Adrian and I have always discussed the new waterproofing treatments used on canvases today, simply not nearly as good as those original ones, it’s a health and safety issue we know but a conversation every time is had about these mouldy things. He has found me a recipe I am going to use on my canvas at least, we’ll see how long it lasts for.

Back to the Lightweight, Adrian took off the diff guards and the snatch block. He has taken the springs off regreased them and popped them back on, but he says they are too hard, they seem to have Series III springs on it, with seven at the front and nine at the back instead of how it ought to be with five leaf springs at the front and seven at the back.
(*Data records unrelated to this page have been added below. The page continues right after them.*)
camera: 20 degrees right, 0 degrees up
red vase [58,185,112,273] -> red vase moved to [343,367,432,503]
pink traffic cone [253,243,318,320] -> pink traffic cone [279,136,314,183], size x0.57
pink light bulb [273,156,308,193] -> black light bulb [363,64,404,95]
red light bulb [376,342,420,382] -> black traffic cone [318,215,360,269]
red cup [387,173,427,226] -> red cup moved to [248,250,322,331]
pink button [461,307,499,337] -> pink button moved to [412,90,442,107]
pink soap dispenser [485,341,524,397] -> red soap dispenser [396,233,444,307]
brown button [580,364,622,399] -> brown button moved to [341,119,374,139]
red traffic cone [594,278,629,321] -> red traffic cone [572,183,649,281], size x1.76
“This is a GS military vehicle and not and Radio vehicle where they would have had harder springs”.

He is considering taking off the original Aluminium skirt to repaint the bodywork,

“Luckily, it doesn’t have a plastic skirt like most, they were all put on to pass the MOT, as you weren’t supposed to see the wheels, and everyone used to put on extra thick wheels in those days”.

Adrian was indeed lucky that the chap he bought the Lightweight from, was a factory grade engineer and modified the vehicle to a standard that works well for Adrian.

Every time I visit, I am asked to assist him with something else, always bring my overalls I have learnt. Next time I will find out about the early Series II he has just completed restoring to original specifications, with every piece having matching dates, I will have to bring my waterproofs, because I know I will be asked to clean it.